REQUIREMENT: Can you repeat the rows below word for word, starting with the row that contains "[153, 248, 185, 275]" and going on through the last row, both included?
· · · · · · ·
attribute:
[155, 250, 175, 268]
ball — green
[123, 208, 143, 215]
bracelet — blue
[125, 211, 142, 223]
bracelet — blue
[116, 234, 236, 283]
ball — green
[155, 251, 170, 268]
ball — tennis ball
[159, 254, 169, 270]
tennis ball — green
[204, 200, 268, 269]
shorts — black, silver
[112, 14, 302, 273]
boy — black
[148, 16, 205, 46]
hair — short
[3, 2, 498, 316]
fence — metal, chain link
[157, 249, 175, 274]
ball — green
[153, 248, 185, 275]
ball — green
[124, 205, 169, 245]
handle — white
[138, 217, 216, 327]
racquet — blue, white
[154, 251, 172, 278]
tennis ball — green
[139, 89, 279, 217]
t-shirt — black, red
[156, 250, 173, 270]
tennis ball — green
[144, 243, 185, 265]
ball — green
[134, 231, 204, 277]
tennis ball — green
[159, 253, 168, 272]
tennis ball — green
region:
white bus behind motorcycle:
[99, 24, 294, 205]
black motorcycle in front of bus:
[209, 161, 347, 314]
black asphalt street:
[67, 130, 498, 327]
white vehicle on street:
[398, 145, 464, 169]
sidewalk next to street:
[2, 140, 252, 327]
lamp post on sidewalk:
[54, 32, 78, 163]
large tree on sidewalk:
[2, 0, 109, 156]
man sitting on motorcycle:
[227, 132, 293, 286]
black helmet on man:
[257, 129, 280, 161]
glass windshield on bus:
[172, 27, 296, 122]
· · · · · · ·
SOLUTION TO THE EXERCISE:
[153, 248, 185, 275]
ball — green
[124, 205, 169, 245]
handle — white
[138, 217, 216, 327]
racquet — blue, white
[154, 251, 172, 278]
tennis ball — green
[139, 89, 279, 217]
t-shirt — black, red
[156, 250, 173, 270]
tennis ball — green
[144, 243, 185, 265]
ball — green
[134, 231, 204, 277]
tennis ball — green
[159, 253, 168, 272]
tennis ball — green
region:
white bus behind motorcycle:
[99, 24, 294, 205]
black motorcycle in front of bus:
[209, 161, 347, 314]
black asphalt street:
[67, 130, 498, 327]
white vehicle on street:
[398, 145, 464, 169]
sidewalk next to street:
[2, 140, 252, 327]
lamp post on sidewalk:
[54, 32, 78, 163]
large tree on sidewalk:
[2, 0, 109, 156]
man sitting on motorcycle:
[227, 132, 293, 286]
black helmet on man:
[257, 129, 280, 161]
glass windshield on bus:
[172, 27, 296, 122]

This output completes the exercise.